On Monday, I discovered one of my Cornish Rocks with a string wrapped around one leg. That discarded eighteen inch piece of string belonged to a feed bag and attached to a length of wire which the unlucky chicken dragged around the otherwise sparsely furnished chicken coop. This unfortunate circumstance happened several days earlier. How do I know this? My little chicken, now Chicken Little, grew half the size of the other thirteen coop-mates. Chicken Little’s right legged extended straight out from her feathered frame due to dragging the mass. Even though the leg could be flexed, after removing the drag, CL could still not walk properly. The mishap injured her and crippled her. I pray she recovers but I doubt she will. So who is responsible for the crippled chicken?

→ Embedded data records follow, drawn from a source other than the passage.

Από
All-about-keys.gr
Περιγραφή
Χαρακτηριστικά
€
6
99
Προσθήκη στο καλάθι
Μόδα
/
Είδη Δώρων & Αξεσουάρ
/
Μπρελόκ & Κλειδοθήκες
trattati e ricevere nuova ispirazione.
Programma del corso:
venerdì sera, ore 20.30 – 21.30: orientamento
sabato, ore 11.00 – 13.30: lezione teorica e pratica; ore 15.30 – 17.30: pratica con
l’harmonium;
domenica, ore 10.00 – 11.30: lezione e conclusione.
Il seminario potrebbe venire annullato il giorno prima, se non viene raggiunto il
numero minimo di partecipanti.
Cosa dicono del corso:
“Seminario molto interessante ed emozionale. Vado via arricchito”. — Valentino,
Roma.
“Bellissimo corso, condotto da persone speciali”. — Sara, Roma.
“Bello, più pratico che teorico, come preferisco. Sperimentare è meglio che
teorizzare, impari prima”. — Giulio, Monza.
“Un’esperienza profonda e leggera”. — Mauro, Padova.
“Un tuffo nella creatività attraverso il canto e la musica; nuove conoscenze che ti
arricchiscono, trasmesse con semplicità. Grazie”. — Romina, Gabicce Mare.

In my earlier blogs I have besmirched poultry, really all birds, as “bird brains”. Knowing how to get into trouble but not knowing how to get out of it. Also, in another blog, I assumed that my chickens knew what they were doing when it came to birthing before finding a dead chick in the nest box. Who is responsible for the chickens? Who is responsible for the dangerous debris littering the coops and the grounds? Who makes assumptions? The chickens? No. Of course it is the clueless farmer. Yeah, the one over there with the big brain and bushel of assumptions. The one holding a crippled Cornish Rock in one hand and a dead Buff Orpington chick in the other. The one making judgements about those under his care and now facing judgement for his lack of care. Recommendation? Cleanup, shut-up, and be a farmer not a philosopher.
I stated last Sunday that I blogged for a hobby, blogged about how my farm animals knew how to get into trouble but never knew how to get out which closely paralleled my own conundrums. This chick-caught-on-a-string-and-wire episode sits as a good example. Months ago, I accepted an invitation to a gathering with pleasure. Weeks ago, I realized the reason for the invitation with apprehension. Days ago, I accepted my financial obligation with trepidation. Now, I lay here along side my crippled chick, tangled up in a situation, dragging an unwanted responsibility, and fearing that I will never be quite the fully functioning believer that I was before I got entangled.

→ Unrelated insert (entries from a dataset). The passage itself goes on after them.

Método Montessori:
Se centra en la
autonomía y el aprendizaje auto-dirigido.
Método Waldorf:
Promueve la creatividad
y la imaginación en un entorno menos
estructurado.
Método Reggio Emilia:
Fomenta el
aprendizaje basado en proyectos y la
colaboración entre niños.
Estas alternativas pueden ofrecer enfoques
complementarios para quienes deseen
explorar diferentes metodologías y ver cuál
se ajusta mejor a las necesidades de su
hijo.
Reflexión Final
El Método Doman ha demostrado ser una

Just as I am responsible for removing the hazards to my farm animal and rescuing them when they get into trouble, so also am I responsible for removing hazards to myself and for extricating my limbs from the tangles of life and the people in my life. Don’t say yes so easily to strangers, it is a steep slope. Question the details of what you are getting into before getting into it. If money or time is involved, gather enough information so that you can set a limit. Even though charity should be unbound generosity, in reality it can become unbound avarice. The meek can become predatory if you allow yourself to become prey. Your donation can become robbery if you never stop and say nay. It is better to stop giving in time than to stop giving altogether.